• _Exercise_: Reproduce word for word the part of the passage below about big bands playing Minneapolis halls, starting with "In 1942, the" and going on through "July 3, 1942)".

• _Selected passage_:
------------------------------------

In 1942, the new owners continued to rent out the ballroom for concerts and dances.
Fletcher Henderson and his 14-piece Orchestra came to the Eagles Hall on July 8, 1942. Henderson’s band was “the first ‘name’ band the localites had an opportunity to dance to for several months,” reported the Spokesman.
Fletcher Henderson possesses the ability which few leaders have to inspire their men to their best efforts at all times. With a peculiar rhythmic swing on the piano that is nevere forgotten entirely by anyone who ever dances or listens to it, he can set a ballroom or theatre afire with his interpretation of both popular and old favorites. (Minneapolis Spokesman, July 3, 1942)
Apparently the name of the hall hadn’t changed yet:
A nice gesture of Fletcher Henderson before leaving town to report for a picture at Paramount studios, is to play tonight for a Negro dance at the Eagle’s hall. The town has been talking about Fletcher and his piano playing, his quiet reserved manner. (Minneapolis Star, July 8, 1942)
Duke Ellington was scheduled to make an appearance at the Labor Temple on Friday, September 18, 1953. The Tribune reported:
Duke Ellington, in the minds of a lot of jazz aficionados the top guy of them all, comes to Minneapolis Friday for an 8:30 concert in Minneapolis Labor Temple, a presentation of D. P. Black, who plans two other fall concerts . . . Ellington for a couple of decades has been in a class by himself as leader, composer, and arranger. His current band includes 15 men and three vocalists, and his program will include such things of his own as “Mood Indigo,” “Liberian Suite,” and “Perfume Suite” . . . He will appear at Sister Kenny Institute Friday afternoon, and will be interviewed by Jack Thayer at 4 pm on WTCN-TV. (Minneapolis Tribune, September 13, 1953)

------------------------------------

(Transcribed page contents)
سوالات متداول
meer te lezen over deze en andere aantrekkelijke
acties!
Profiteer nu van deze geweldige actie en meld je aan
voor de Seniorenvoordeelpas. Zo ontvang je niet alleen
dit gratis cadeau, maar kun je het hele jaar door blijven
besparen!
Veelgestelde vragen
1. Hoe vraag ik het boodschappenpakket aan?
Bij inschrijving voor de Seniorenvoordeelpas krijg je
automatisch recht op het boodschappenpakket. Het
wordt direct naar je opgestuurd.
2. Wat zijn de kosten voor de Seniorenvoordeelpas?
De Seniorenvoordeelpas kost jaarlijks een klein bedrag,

------------------------------------

• _Response below_:
In 1942, the new owners continued to rent out the ballroom for concerts and dances.
Fletcher Henderson and his 14-piece Orchestra came to the Eagles Hall on July 8, 1942. Henderson’s band was “the first ‘name’ band the localites had an opportunity to dance to for several months,” reported the Spokesman.
Fletcher Henderson possesses the ability which few leaders have to inspire their men to their best efforts at all times. With a peculiar rhythmic swing on the piano that is nevere forgotten entirely by anyone who ever dances or listens to it, he can set a ballroom or theatre afire with his interpretation of both popular and old favorites. (Minneapolis Spokesman, July 3, 1942)